From Seven.com.au (via Iwantmedia): "Prime Minister John Howard has skipped an official reception for Bill Clinton's anti-poverty Global Initiative in New York in favour of a private dinner with media mogul Rupert Murdoch.

"With Manhattan traffic in gridlock because of this week's United Nations summit, Mr Howard does not have time to attend both functions and chose the News Corp owner over the former US president."

And from Reuters, "Venezuelan President Hugo Chavez provided a rare moment of drama at the tightly choreographed summit with a tirade against the United States from the podium. He refused to keep to his allotted five minutes, saying Bush had been allowed 15."

Tightly choreographed? Pshaw. Did you see Kofi Annan's sloppy soft-shoe tap dance number around the Human Rights Council? From Russia's Novosti News: "A fierce clash of interests watered down the radical initial draft of the UN reform, behind which Annan threw all of his substantial weight. The resulting final document presented for approval to the General Assembly was smoothed over to please all the member states.

"Kofi Annan recalled at his September 13 press conference that the Russian ambassador [Sergei Lavrov, currently the Foreign Minister of Russia] once told him: 'What are you complaining about? You've had more time than God when he was creating the world.' 'And I explained to him,' the UN Secretary General said, 'that God had one big advantage: He worked alone, without the General Assembly and the Security Council and the Committees.'"

(Averted Gaze) You'd better work on your material, Kofi; and, while you're holed up in comedy detention, drop the "God" comparisons.

From the Washington Post: "After 10 years of debate, Secretary-General Kofi Annan had urged members in March to decide on council enlargement before their leaders arrived for this week's three-day summit. But it proved impossible and left the United Nations so polarized that it affected negotiations on the final document. In the end, it was watered-down significantly before an agreement was reached on the eve of the summit.

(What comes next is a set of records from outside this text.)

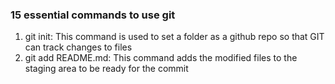 
### 15 essential commands to use git

1. git init: This command is used to set a folder as a github repo so that GIT can track changes to files
2. git add README.md: This command adds the modified files to the staging area to be ready for the commit



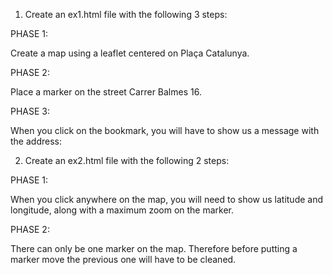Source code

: 1. Create an ex1.html file with the following 3 steps:

  PHASE 1:

  Create a map using a leaflet centered on Plaça Catalunya.

  PHASE 2:

  Place a marker on the street Carrer Balmes 16.

  PHASE 3:

  When you click on the bookmark, you will have to show us a message with the address:



2. Create an ex2.html file with the following 2 steps:

PHASE 1:

When you click anywhere on the map, you will need to show us latitude and longitude, along with a maximum zoom on the marker.

PHASE 2:

There can only be one marker on the map. Therefore before putting a marker move the previous one will have to be cleaned.
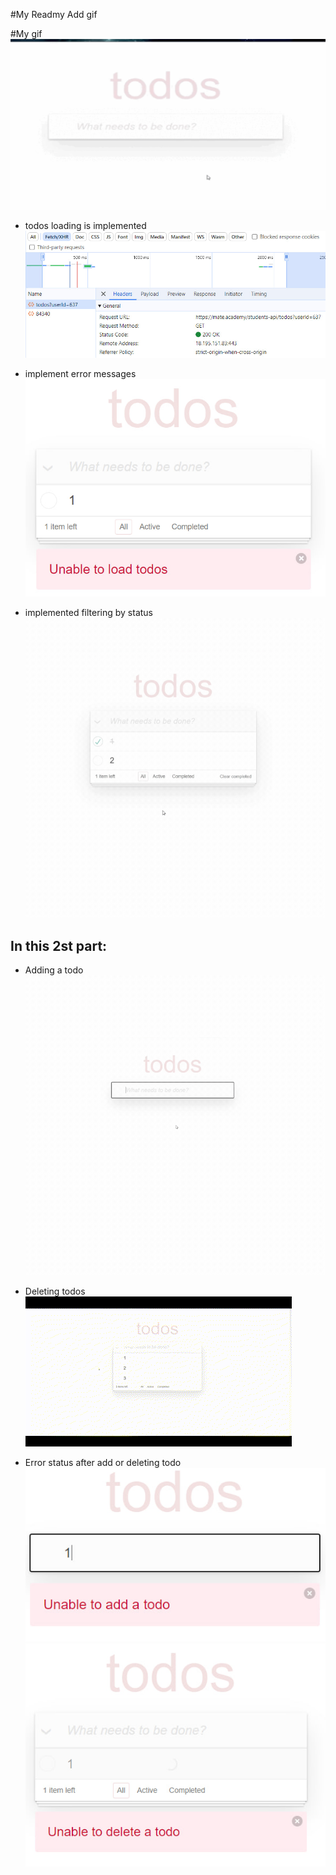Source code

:#My Readmy
Add gif

#My gif
![Gif](https://github.com/Galers/Gif-Galers/blob/main/ToDo_App.gif)

- todos loading is implemented<br>
  <img src="https://github.com/Galers/Gif-Galers/blob/main/Load_Todos.jpg">

- implement error messages<br>
  <img src="https://github.com/Galers/Gif-Galers/blob/main/Eror%20load%20todos.jpg">

- implemented filtering by status
  <img src="https://github.com/Galers/Gif-Galers/blob/main/Filter.gif">

## In this 2st part:

- Adding a todo<br>
  <img src="https://github.com/Galers/Gif-Galers/blob/main/Add_todos.gif">

- Deleting todos<br>
  <img src="https://github.com/Galers/Gif-Galers/blob/main/Delete_todos.gif">

- Error status after add or deleting todo<br>
  <img src="https://github.com/Galers/Gif-Galers/blob/main/Error_add.jpg"> <img src="https://github.com/Galers/Gif-Galers/blob/main/Error_delete.jpg">
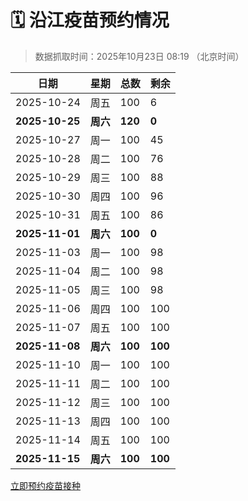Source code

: # 🗓️ 沿江疫苗预约情况

> 数据抓取时间：2025年10月23日 08:19 （北京时间）

| 日期 | 星期 | 总数 | 剩余 |
|------|------|------|------|
| 2025-10-24 | 周五 | 100 | 6 |
| **2025-10-25** | **周六** | **120** | **0** |
| 2025-10-27 | 周一 | 100 | 45 |
| 2025-10-28 | 周二 | 100 | 76 |
| 2025-10-29 | 周三 | 100 | 88 |
| 2025-10-30 | 周四 | 100 | 96 |
| 2025-10-31 | 周五 | 100 | 86 |
| **2025-11-01** | **周六** | **100** | **0** |
| 2025-11-03 | 周一 | 100 | 98 |
| 2025-11-04 | 周二 | 100 | 98 |
| 2025-11-05 | 周三 | 100 | 98 |
| 2025-11-06 | 周四 | 100 | 100 |
| 2025-11-07 | 周五 | 100 | 100 |
| **2025-11-08** | **周六** | **100** | **100** |
| 2025-11-10 | 周一 | 100 | 100 |
| 2025-11-11 | 周二 | 100 | 100 |
| 2025-11-12 | 周三 | 100 | 100 |
| 2025-11-13 | 周四 | 100 | 100 |
| 2025-11-14 | 周五 | 100 | 100 |
| **2025-11-15** | **周六** | **100** | **100** |


<div class="button-container">
<a class="btn" href="http://yfzweb.ishequ.net/#/login" target="_blank">立即预约疫苗接种</a>
</div>
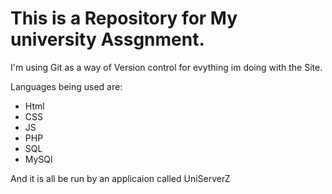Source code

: # This is a Repository for My university Assgnment.

 I'm using Git as a way of Version control for evything im doing with the Site.
 
 Languages being used are:
 - Html
 - CSS
 - JS
 - PHP
 - SQL
 - MySQl

And it is all be run by an applicaion called UniServerZ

"There is strong support for enlarging the Security Council to reflect the world today rather than the global power structure after World War II when the United Nations was created. But all previous attempts have failed because national and regional rivalries blocked agreement on the size and composition of an expanded council _ and the latest effort fell into the same trap.

"Nonetheless, the so-called Group of Four -- Brazil, Germany, India and Japan -- that aspire to permanent seats on an expanded council have not given up."

This from the Financial Times: "Washington is seeking to impose fresh sanctions against Damascus and is searching for potential alternatives to the country's current ruler. Some US officials are believed to be considering holding a meeting with Mr Assad's uncle Rifaat, a rival who lives in exile and is unpopular at home. This week Zalmay Khalilzad, the US envoy to Iraq, warned that US patience with Syria was 'running out.'

"'This administration is determined to push Bashar al-Assad out of office. It is working with Syrian opposition [members] in exile and, it would seem, Rifaat al-Assad, to bring this about,' said Flynt Leverett, a former administration official and expert on Syria."

Good riddance to old trash, say we. And, from Reuters: "Rwandan President Paul Kagame ... who was in Atlanta to receive the Andrew Young Medal for Capitalism and Social Progress, said removing the debt burden was not enough to spur economic growth in developing nations.
Expanding trade with the United States and other richer nations is critical to Africa's development, Kagame said as he sat next to Young, a former U.S. ambassador to the United Nations and a key figure in the U.S civil rights movement.